GAVI is an alliance of organizations including the Gates Foundation, the World Health Organization, UNICEF, major vaccine makers and others. The group buys injections for the world's poorest countries. They estimate about 2 million children die every year from diseases that could have been prevented with a shot.

"Today is an important moment in our collective commitment to protecting children in developing countries from disease," said Ellen Johnson Sirleaf, president of Liberia, in a statement.

Daniel Berman, a vaccines expert at Doctors Without Borders, said it was exciting so much money had been pledged and that many lives would be saved. But he questioned whether the millions of taxpayer dollars would be spent properly.

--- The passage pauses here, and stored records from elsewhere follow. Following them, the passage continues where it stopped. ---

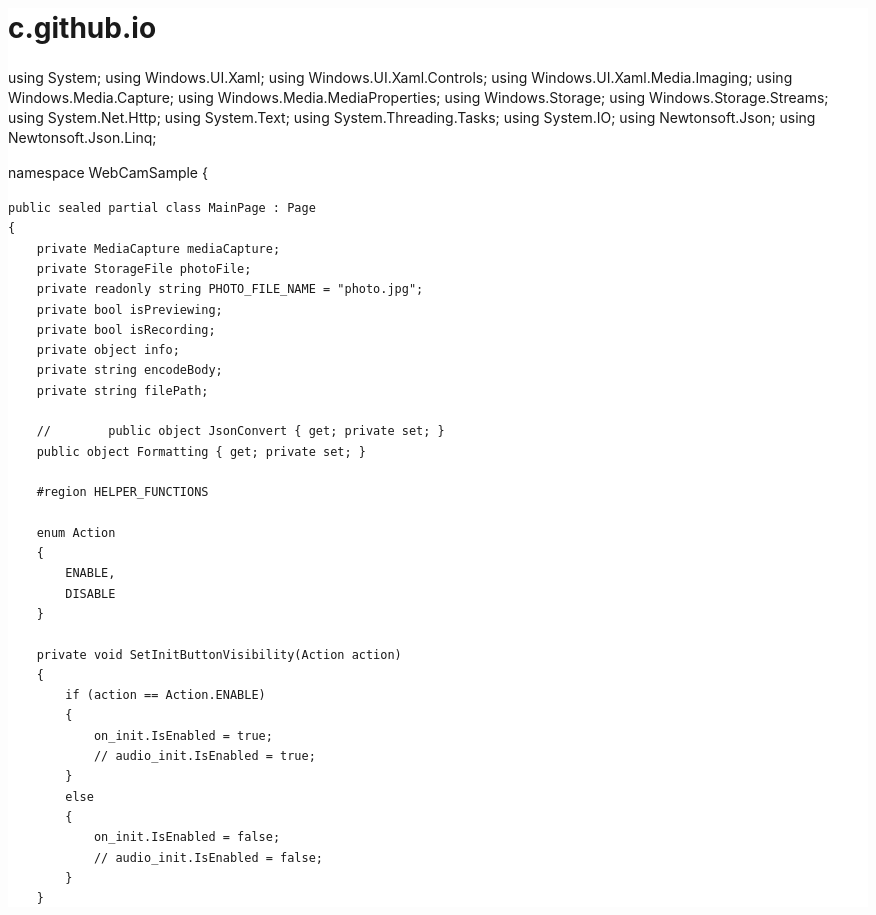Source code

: # c.github.io
using System;
using Windows.UI.Xaml;
using Windows.UI.Xaml.Controls;
using Windows.UI.Xaml.Media.Imaging;
using Windows.Media.Capture;
using Windows.Media.MediaProperties;
using Windows.Storage;
using Windows.Storage.Streams;
using System.Net.Http;
using System.Text;
using System.Threading.Tasks;
using System.IO;
using Newtonsoft.Json;
using Newtonsoft.Json.Linq;

namespace WebCamSample
{

    public sealed partial class MainPage : Page
    {
        private MediaCapture mediaCapture;
        private StorageFile photoFile;
        private readonly string PHOTO_FILE_NAME = "photo.jpg";
        private bool isPreviewing;
        private bool isRecording;
        private object info;
        private string encodeBody;
        private string filePath;

        //        public object JsonConvert { get; private set; }
        public object Formatting { get; private set; }

        #region HELPER_FUNCTIONS

        enum Action
        {
            ENABLE,
            DISABLE
        }

        private void SetInitButtonVisibility(Action action)
        {
            if (action == Action.ENABLE)
            {
                on_init.IsEnabled = true;
                // audio_init.IsEnabled = true;
            }
            else
            {
                on_init.IsEnabled = false;
                // audio_init.IsEnabled = false;
            }
        }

Executives from major vaccine companies also sit on GAVI advisory boards and influence their purchasing policies. GlaxoSmithKline Plc and Pfizer Inc. each get a subsidy of $225 million to produce pneumonia vaccines — which are then purchased by GAVI for about $3.50 a dose.

The subsidies are intended to convince vaccine makers to produce injections that aren't normally profitable. But in 2008, Pfizer reported making nearly $3 billion in sales from the shot. "Why are we lining the pockets of big pharma like this?" Berman asked. "That just screams conflict of interest and corporate welfare to us."

Health officials hope to vaccinate more than 250 million children, saving about 4 million lives in the next few years.

"For the first time in history, children in developing countries will receive the same vaccines against diarrhea and pneumonia as children in rich countries," said Bill Gates, co-chair of the Gates Foundation, in a statement. "Together we must do more to ensure that all children — no matter where they live— have equal access to life-saving vaccines."

Previous research has been raised about whether vaccines bought by GAVI are actually making it to the children who need them.

Several years ago, a study published in the journal Lancet showed dozens of developing countries exaggerated figures on how many children were vaccinated against deadly diseases, allowing them to get more money from GAVI. Researchers said only half as many children were immunized than was claimed by countries.

Other experts warned more money wouldn't solve the problem and that donating vaccines to countries with broken health systems might mean they just end up sitting in warehouses.

"We need to be mindful of the fact that investment in vaccines is not the magic answer to global health issues such as pneumonia and diarrhea," said Sophie Harman, a public health expert at City University in London. "Without proper funding commitments to health infrastructure...any investment in vaccines will be redundant."